The more you know, the less you know is one of these true truths as Donald Rumsfeld would say.
Going back on the tomato trail before getting a first look at The Tomato Festival offered by some New York restaurants in August 2009, I unearthed the Pomme d'Amour.
Blame it on You Say Tomato, I Say 'Love Apple by Diane Roberts (NPR, July 26) which made me want to know more.
In 'Pomme d'Amour' Tomato (Thomas Jefferson, Monticello site) I learned the following:
"The first tomatoes grown in Europe were called "love apples" because they were related botanically to the mandrake, or "love plant," which was noted in the Bible for its reputed aphrodisiac qualities.
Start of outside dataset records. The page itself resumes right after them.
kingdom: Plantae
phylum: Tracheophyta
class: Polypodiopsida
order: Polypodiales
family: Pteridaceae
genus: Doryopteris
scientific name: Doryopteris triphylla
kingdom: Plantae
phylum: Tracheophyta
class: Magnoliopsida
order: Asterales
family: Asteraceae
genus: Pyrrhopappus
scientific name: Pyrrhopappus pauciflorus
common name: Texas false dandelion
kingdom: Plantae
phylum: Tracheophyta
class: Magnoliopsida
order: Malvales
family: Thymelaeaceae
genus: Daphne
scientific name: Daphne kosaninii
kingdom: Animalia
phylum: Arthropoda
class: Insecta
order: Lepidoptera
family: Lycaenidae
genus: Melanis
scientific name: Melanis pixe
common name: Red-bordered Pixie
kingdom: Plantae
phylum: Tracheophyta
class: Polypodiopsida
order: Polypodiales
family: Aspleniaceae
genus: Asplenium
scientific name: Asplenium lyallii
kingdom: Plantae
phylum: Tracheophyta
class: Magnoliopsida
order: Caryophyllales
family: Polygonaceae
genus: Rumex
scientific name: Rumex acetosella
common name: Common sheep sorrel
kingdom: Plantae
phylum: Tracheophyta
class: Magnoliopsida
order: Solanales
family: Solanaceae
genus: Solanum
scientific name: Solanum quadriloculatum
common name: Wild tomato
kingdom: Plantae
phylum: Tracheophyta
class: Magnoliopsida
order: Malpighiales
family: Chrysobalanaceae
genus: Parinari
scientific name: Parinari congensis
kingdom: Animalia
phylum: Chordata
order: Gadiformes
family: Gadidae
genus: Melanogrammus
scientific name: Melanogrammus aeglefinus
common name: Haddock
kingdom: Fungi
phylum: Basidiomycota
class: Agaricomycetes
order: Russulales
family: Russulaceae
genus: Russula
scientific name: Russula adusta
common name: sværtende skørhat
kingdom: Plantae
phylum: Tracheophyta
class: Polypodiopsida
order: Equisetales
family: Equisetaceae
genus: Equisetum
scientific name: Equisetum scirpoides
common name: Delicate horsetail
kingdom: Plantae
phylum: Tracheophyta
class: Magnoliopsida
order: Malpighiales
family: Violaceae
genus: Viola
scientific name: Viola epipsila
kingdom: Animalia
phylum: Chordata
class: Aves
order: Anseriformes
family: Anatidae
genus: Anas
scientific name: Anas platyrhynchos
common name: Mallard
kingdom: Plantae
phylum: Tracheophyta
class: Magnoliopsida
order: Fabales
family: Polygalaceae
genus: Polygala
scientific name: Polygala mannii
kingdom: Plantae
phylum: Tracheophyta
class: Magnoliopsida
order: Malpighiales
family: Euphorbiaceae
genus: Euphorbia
In 1553, Swiss naturalist Konrad Gessner depicted the small-fruited "love apple" in a watercolor, and identified it in Latin as "poma amoris." Pomme d'Amour (French for "love apple") is similar to these small-fruit tomatoes that were mostly grown for ornament; however, the mild, pinkish-red tomatoes are ideal for garden snacking, salads, and drying."
Thomas Jefferson-Monticello actually sells seeds for these Love Apples most years but not in 2009.
I used their packaging above as an illustration.
Are tomatoes really an aphrodisiac?
Add them to the list with oysters, asparagus and chocolate?